James Madison, the Father of the Constitution, elaborated upon this limitation in a letter to James Robertson: With respect to the two words "general welfare," I have always regarded them as qualified by the detail of powers connected with them. To take them in a literal and unlimited sense would be a metamorphosis of the Constitution into a character which there is a host of proofs was not contemplated by its creators. If the words obtained so readily a place in the "Articles of Confederation," and received so little notice in their admission into the present Constitution, and retained for so long a time a silent place in both, the fairest explanation is, that the words, in the alternative of meaning nothing or meaning everything, had the former meaning taken for granted.
"Congress has not unlimited powers to provide for the general welfare, but only those specifically enumerated." --Thomas Jefferson
"To compel a man to furnish contributions of money for the propagation of opinions which he disbelieves and abhors, is sinful and tyrannical." --Thomas Jefferson: Statute of Religious Freedom, 1779
In 1794, when Congress appropriated $15,000 for relief of French refugees who fled from insurrection in San Domingo to Baltimore and Philadelphia, James Madison stood on the floor of the House to object saying, "I cannot undertake to lay my finger on that article of the Constitution which granted a right to Congress of expending, on objects of benevolence, the money of their constituents." -- James Madison, 4 Annals of congress 179 (1794)
I also assume FCC licensing fees and such are "on the house." Fees paid by private stations of similar power would add up to a considerable sum. Broadcasting "slots" are a scarce commodity; once frequency 90.7 FM in Charlotte was assigned to the NPR station, that was one fewer position available for a station which would pay fees to the FCC, and more importantly, generate taxable income.
Given all that, it's all but impossible to gauge the total cost of these gummint-subsidized radio and TV stations. But it ain't chicken feed.
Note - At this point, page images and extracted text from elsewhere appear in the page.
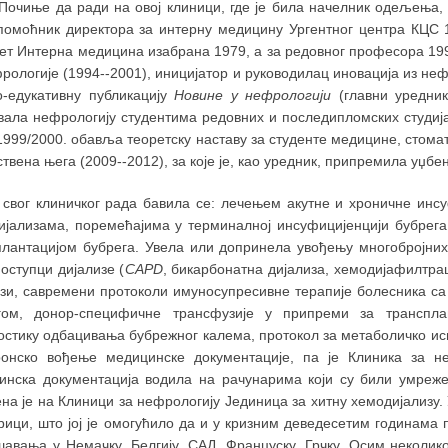
 Почиње да ради на овој клиници, где је била начелник одељења, 
помоћник директора за интерну медицину Ургентног центра КЦС 1
ет Интерна медицина изабрана 1979, а за редовног професора 199
рологије (1994--2001), иницијатор и руководилац иновација из неф
о-едукативну публикацију
Новине у нефрологији
(главни уредник
вала нефрологију студентима редовних и последипломских студија
999/2000. обавља теоретску наставу за студенте медицине, стомато
твена њега (2009--2012), за које је, као уредник, припремила уџбе
 свог клиничког рада бавила се: лечењем акутне и хроничне инс
ијализама, поремећајима у терминалној инсуфицијенцији бубрега
плантацијом бубрега. Увела или допринела увођењу многобројних
оступци дијализе (
CAPD
, бикарбонатна дијализа, хемодијафилтрац
изи, савремени протоколи имуносупресивне терапије болесника с
гом, донор-специфичне трансфузије у припреми за транспла
ностику одбацивања бубрежног калема, протокол за метаболичко и
ронско вођење медицинске документације, па је Клиника за н
инска документација водила на рачунарима који су били умреж
ена је на Клиници за нефрологију Јединица за хитну хемодијализу
ици, што јој је омогућило да и у кризним деведесетим годинама 
шавања у Немачку, Белгију, САД, Француску, Грчку. Осим неколик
Indeed the government donation of the broadband spectrum is a hidden subsidy. On the TV side, the channel 9 allocation to PBS is worth millions. A community college PBS station in Orange County, California just sold for $32 million.
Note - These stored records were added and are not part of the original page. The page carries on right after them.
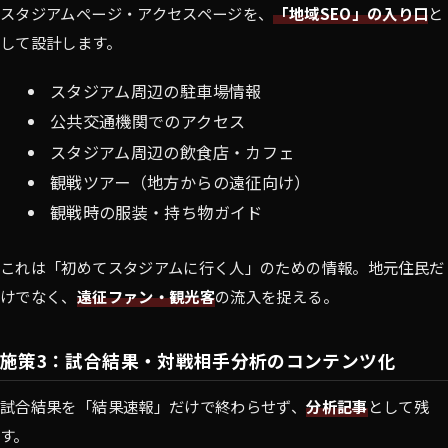
スタジアムページ・アクセスページを、
「地域SEO」の入り口
と
して設計します。
スタジアム周辺の駐車場情報
公共交通機関でのアクセス
スタジアム周辺の飲食店・カフェ
観戦ツアー（地方からの遠征向け）
観戦時の服装・持ち物ガイド
これは「初めてスタジアムに行く人」のための情報。地元住民だ
けでなく、
遠征ファン・観光客
の流入を捉える。
施策3：試合結果・対戦相手分析のコンテンツ化
試合結果を「結果速報」だけで終わらせず、
分析記事
として残
す。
By formatting the bands and standardizing the bandwiths the government actually created broadcasting as we know it. The FCC regulates broadcasting--licensing a handful of priveledged people to broadcast at different frequency bands in particular locations. That is something not contemplated in the First Amendment, and which should never pass constitutional muster if applied to the literal press. Not only so, but the FCC requires application for renewal on the basis that a licensee broadcaster is operating in the public interest as a public trustee. That is a breathtaking departure from the First Amendment.
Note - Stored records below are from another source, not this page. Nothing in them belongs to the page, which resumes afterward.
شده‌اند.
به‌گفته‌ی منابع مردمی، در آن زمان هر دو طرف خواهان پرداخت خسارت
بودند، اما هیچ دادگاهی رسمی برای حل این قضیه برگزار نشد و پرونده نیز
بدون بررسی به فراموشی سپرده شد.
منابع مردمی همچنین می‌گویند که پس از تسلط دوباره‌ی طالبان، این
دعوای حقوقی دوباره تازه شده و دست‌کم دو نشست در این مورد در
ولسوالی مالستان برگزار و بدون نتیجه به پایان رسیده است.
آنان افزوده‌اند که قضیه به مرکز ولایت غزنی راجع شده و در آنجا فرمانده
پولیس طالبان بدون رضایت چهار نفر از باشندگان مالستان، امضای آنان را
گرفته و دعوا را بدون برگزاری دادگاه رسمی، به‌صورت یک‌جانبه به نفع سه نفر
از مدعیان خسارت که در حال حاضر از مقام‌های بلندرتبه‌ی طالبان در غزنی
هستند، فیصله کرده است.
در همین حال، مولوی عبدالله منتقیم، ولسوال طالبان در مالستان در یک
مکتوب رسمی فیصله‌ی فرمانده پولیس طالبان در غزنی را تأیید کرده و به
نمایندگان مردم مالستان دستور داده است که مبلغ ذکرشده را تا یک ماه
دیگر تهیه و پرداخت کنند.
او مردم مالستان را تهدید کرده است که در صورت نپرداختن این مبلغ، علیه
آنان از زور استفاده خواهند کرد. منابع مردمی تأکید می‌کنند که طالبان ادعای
No one questions the political power of broadcasting; the broadcasters themselves obviously sell that viewpoint when they are taking money for political advertising. What does it mean, therefore, when the government (FCC) creates a political venue which transcends the literal press? And what does it mean when the government excludes you and me--and almost everyone else--from that venue in favor of a few priviledged licensees? And what does it mean when the government maintains the right to pull the license of anyone it does allow to participate in that venue? It means a government far outside its First Amendment limits.
And even if I assume that you are correct in your assertion that "...all of the airwaves in this country are public property," then it is even more imperative that the Constitution has jurisdiction over that property and thus Amendment I's absolute and unambigous statement, "Congress shall make NO law...abridging the freedom of speech" is the final word on the subject of CFR and the power of the FCC.